» **Input**:

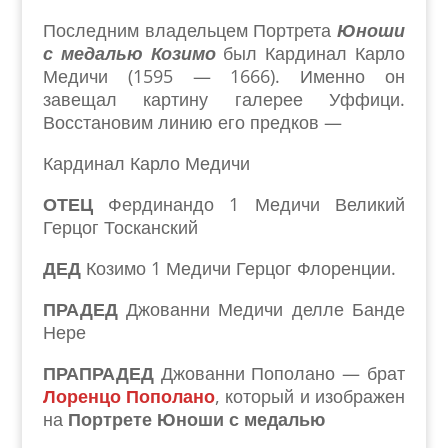
Последним владельцем Портрета
Юноши
с медалью Козимо
был Кардинал Карло
Медичи (1595 — 1666). Именно он
завещал картину галерее Уффици.
Восстановим линию его предков —
Кардинал Карло Медичи
ОТЕЦ
Фердинандо 1 Медичи Великий
Герцог Тосканский
ДЕД
Козимо 1 Медичи Герцог Флоренции.
ПРАДЕД
Джованни Медичи делле Банде
Нере
ПРАПРАДЕД
Джованни Пополано — брат
Лоренцо Пополано
, который и изображен
на
Портрете Юноши с медалью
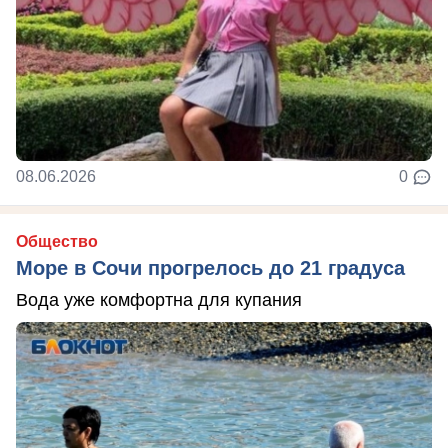
08.06.2026
0
Общество
Море в Сочи прогрелось до 21 градуса
Вода уже комфортна для купания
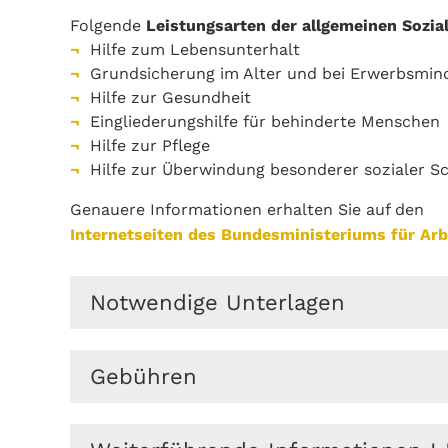
Folgende
Leistungsarten der allgemeinen Sozial
Hilfe zum Lebensunterhalt
Grundsicherung im Alter und bei Erwerbsmin
Hilfe zur Gesundheit
Eingliederungshilfe für behinderte Menschen
Hilfe zur Pflege
Hilfe zur Überwindung besonderer sozialer Sc
Genauere Informationen erhalten Sie auf den
Internetseiten des Bundesministeriums für Arb
Notwendige Unterlagen
Sie erhalten den Antrag auf Gewährung von 
Gebühren
Oder-Spree oder zum Download
hier
. Di
die notwendigen Unterlagen ergänzt an fol
Der Antrag ist gebührenfrei.
Landkreis Oder-Spree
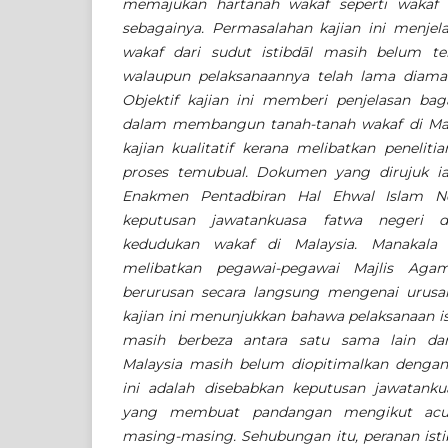
memajukan hartanah wakaf seperti wakaf 
sebagainya. Permasalahan kajian ini menje
wakaf dari sudut istibdāl masih belum te
walaupun pelaksanaannya telah lama diamal
Objektif kajian ini memberi penjelasan bag
dalam membangun tanah-tanah wakaf di Malays
kajian kualitatif kerana melibatkan penelit
proses temubual. Dokumen yang dirujuk ia
Enakmen Pentadbiran Hal Ehwal Islam N
keputusan jawatankuasa fatwa negeri d
kedudukan wakaf di Malaysia. Manakala
melibatkan pegawai-pegawai Majlis Aga
berurusan secara langsung mengenai urus
kajian ini menunjukkan bahawa pelaksanaan is
masih berbeza antara satu sama lain dan
Malaysia masih belum diopitimalkan dengan
ini adalah disebabkan keputusan jawatanku
yang membuat pandangan mengikut acua
masing-masing. Sehubungan itu, peranan is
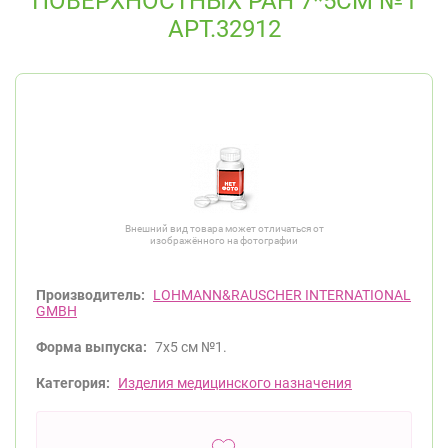
ПОВЕРХНОСТНЫХ РАН 7*5СМ №1
АРТ.32912
Внешний вид товара может отличаться от
изображённого на фотографии
Производитель:
LOHMANN&RAUSCHER INTERNATIONAL
GMBH
Форма выпуска:
7х5 см №1.
Категория:
Изделия медицинского назначения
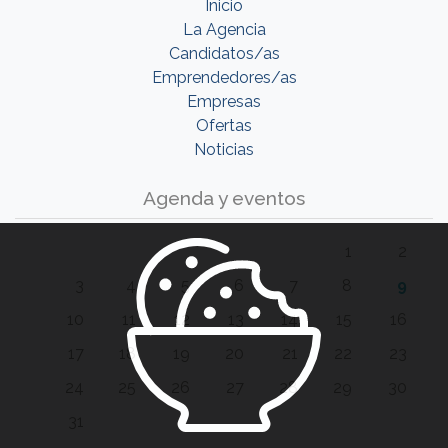
Inicio
La Agencia
Candidatos/as
Emprendedores/as
Empresas
Ofertas
Noticias
Agenda y eventos
1
2
3
4
5
6
7
8
9
10
11
12
13
14
15
16
17
18
19
20
21
22
23
24
25
26
27
28
29
30
31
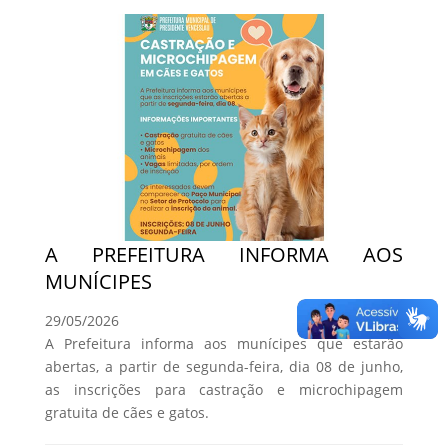
A PREFEITURA INFORMA AOS
MUNÍCIPES
29/05/2026
A Prefeitura informa aos munícipes que estarão
abertas, a partir de segunda-feira, dia 08 de junho,
as inscrições para castração e microchipagem
gratuita de cães e gatos.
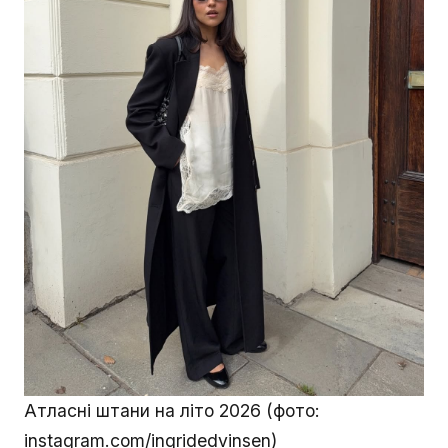
Атласні штани на літо 2026 (фото:
instagram.com/ingridedvinsen)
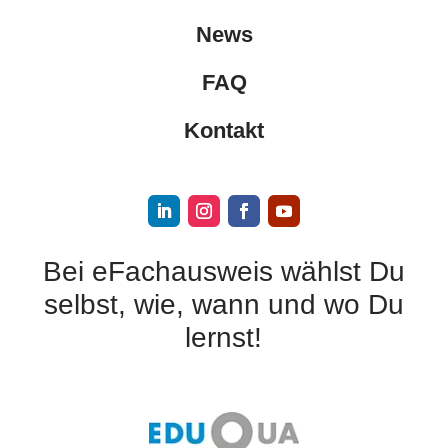
News
FAQ
Kontakt
Bei eFachausweis wählst Du
selbst, wie, wann und wo Du
lernst!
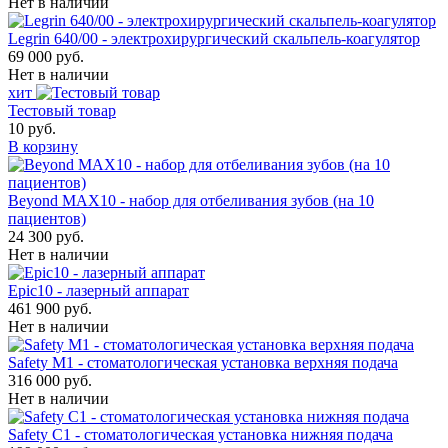
Нет в наличии
Legrin 640/00 - электрохирургический скальпель-коагулятор
69 000 руб.
Нет в наличии
хит
Тестовый товар
10 руб.
В корзину
Beyond MAX10 - набор для отбеливания зубов (на 10
пациентов)
24 300 руб.
Нет в наличии
Epic10 - лазерный аппарат
461 900 руб.
Нет в наличии
Safety M1 - стоматологическая установка верхняя подача
316 000 руб.
Нет в наличии
Safety C1 - стоматологическая установка нижняя подача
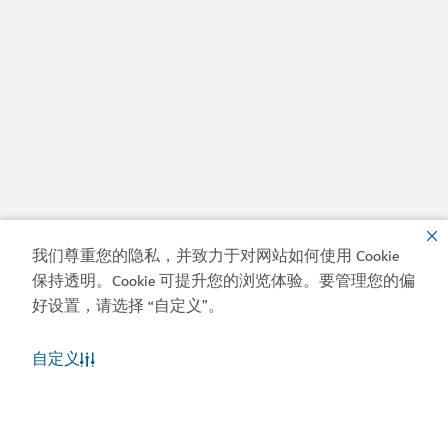
我们尊重您的隐私，并致力于对网站如何使用 Cookie
保持透明。Cookie 可提升您的浏览体验。要管理您的偏
好设置，请选择 “自定义”。
自定义
迪拜天气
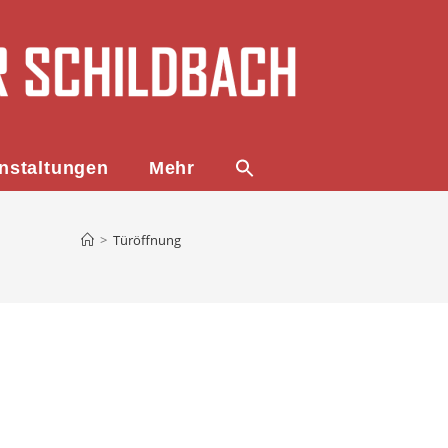
nstaltungen
Mehr
>
Türöffnung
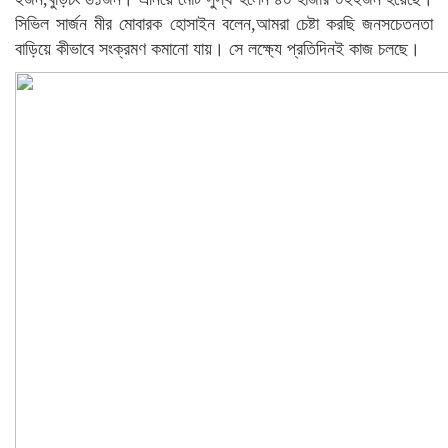
সিভিল সার্জন মীর মোবারক হোসাইন বলেন,আমরা চেষ্টা করছি জনসচেতনতা
বাড়িয়ে কীভাবে সংক্রমণ কমানো যায়। সে লক্ষ্যে প্রতিদিনই কাজ চলছে।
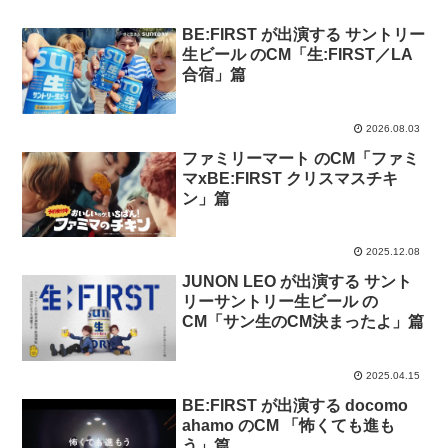
BE:FIRST が出演する サントリー
生ビール のCM「生:FIRST／LA
合宿」篇
2026.08.03
ファミリーマート のCM「ファミ
マxBE:FIRST クリスマスチキ
ン」篇
2025.12.08
JUNON LEO が出演する サント
リーサントリー生ビール の
CM「サン生のCM決まったよ」篇
2025.04.15
BE:FIRST が出演する docomo
ahamo のCM 「怖くても進も
う」篇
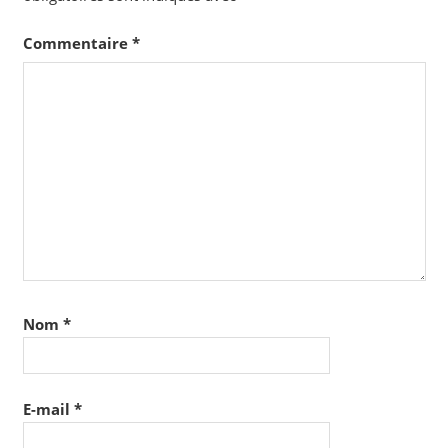
Commentaire
*
Nom
*
E-mail
*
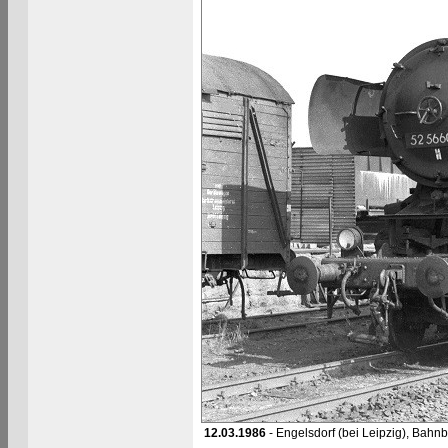
12.03.1986
- Engelsdorf (bei Leipzig), Bahn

» **Work request**:
What's needed is every line above, retyped exactly and free of pictures.

» **Reply**:
Последним владельцем Портрета
Юноши
с медалью Козимо
был Кардинал Карло
Медичи (1595 — 1666). Именно он
завещал картину галерее Уффици.
Восстановим линию его предков —
Кардинал Карло Медичи
ОТЕЦ
Фердинандо 1 Медичи Великий
Герцог Тосканский
ДЕД
Козимо 1 Медичи Герцог Флоренции.
ПРАДЕД
Джованни Медичи делле Банде
Нере
ПРАПРАДЕД
Джованни Пополано — брат
Лоренцо Пополано
, который и изображен
на
Портрете Юноши с медалью
08.06.2026
0
Общество
Море в Сочи прогрелось до 21 градуса
Вода уже комфортна для купания
Folgende
Leistungsarten der allgemeinen Sozial
Hilfe zum Lebensunterhalt
Grundsicherung im Alter und bei Erwerbsmin
Hilfe zur Gesundheit
Eingliederungshilfe für behinderte Menschen
Hilfe zur Pflege
Hilfe zur Überwindung besonderer sozialer Sc
Genauere Informationen erhalten Sie auf den
Internetseiten des Bundesministeriums für Arb
Notwendige Unterlagen
Sie erhalten den Antrag auf Gewährung von 
Gebühren
Oder-Spree oder zum Download
hier
. Di
die notwendigen Unterlagen ergänzt an fol
Der Antrag ist gebührenfrei.
Landkreis Oder-Spree
memajukan hartanah wakaf seperti wakaf 
sebagainya. Permasalahan kajian ini menje
wakaf dari sudut istibdāl masih belum te
walaupun pelaksanaannya telah lama diamal
Objektif kajian ini memberi penjelasan bag
dalam membangun tanah-tanah wakaf di Malays
kajian kualitatif kerana melibatkan penelit
proses temubual. Dokumen yang dirujuk ia
Enakmen Pentadbiran Hal Ehwal Islam N
keputusan jawatankuasa fatwa negeri d
kedudukan wakaf di Malaysia. Manakala
melibatkan pegawai-pegawai Majlis Aga
berurusan secara langsung mengenai urus
kajian ini menunjukkan bahawa pelaksanaan is
masih berbeza antara satu sama lain dan
Malaysia masih belum diopitimalkan dengan
ini adalah disebabkan keputusan jawatanku
yang membuat pandangan mengikut acua
masing-masing. Sehubungan itu, peranan is
ПОВЕРХНОСТНЫХ РАН 7*5СМ №1
АРТ.32912
Внешний вид товара может отличаться от
изображённого на фотографии
Производитель:
LOHMANN&RAUSCHER INTERNATIONAL
GMBH
Форма выпуска:
7х5 см №1.
Категория:
Изделия медицинского назначения
Inicio
La Agencia
Candidatos/as
Emprendedores/as
Empresas
Ofertas
Noticias
Agenda y eventos
1
2
3
4
5
6
7
8
9
10
11
12
13
14
15
16
17
18
19
20
21
22
23
24
25
26
27
28
29
30
31
A PREFEITURA INFORMA AOS
MUNÍCIPES
29/05/2026
A Prefeitura informa aos munícipes que estarão
abertas, a partir de segunda-feira, dia 08 de junho,
as inscrições para castração e microchipagem
gratuita de cães e gatos.
Атласні штани на літо 2026 (фото:
instagram.com/ingridedvinsen)
News
FAQ
Kontakt
Bei eFachausweis wählst Du
selbst, wie, wann und wo Du
lernst!
Нет в наличии
Legrin 640/00 - электрохирургический скальпель-коагулятор
69 000 руб.
Нет в наличии
хит
Тестовый товар
10 руб.
В корзину
Beyond MAX10 - набор для отбеливания зубов (на 10
пациентов)
24 300 руб.
Нет в наличии
Epic10 - лазерный аппарат
461 900 руб.
Нет в наличии
Safety M1 - стоматологическая установка верхняя подача
316 000 руб.
Нет в наличии
Safety C1 - стоматологическая установка нижняя подача
我们尊重您的隐私，并致力于对网站如何使用 Cookie
保持透明。Cookie 可提升您的浏览体验。要管理您的偏
好设置，请选择 “自定义”。
自定义
迪拜天气
nstaltungen
Mehr
>
Türöffnung
সিভিল সার্জন মীর মোবারক হোসাইন বলেন,আমরা চেষ্টা করছি জনসচেতনতা
বাড়িয়ে কীভাবে সংক্রমণ কমানো যায়। সে লক্ষ্যে প্রতিদিনই কাজ চলছে।
BE:FIRST が出演する サントリー
生ビール のCM「生:FIRST／LA
合宿」篇
2026.08.03
ファミリーマート のCM「ファミ
マxBE:FIRST クリスマスチキ
ン」篇
2025.12.08
JUNON LEO が出演する サント
リーサントリー生ビール の
CM「サン生のCM決まったよ」篇
2025.04.15
BE:FIRST が出演する docomo
ahamo のCM 「怖くても進も
う」篇
Commentaire
*
Nom
*
E-mail
*
12.03.1986
- Engelsdorf (bei Leipzig), Bahn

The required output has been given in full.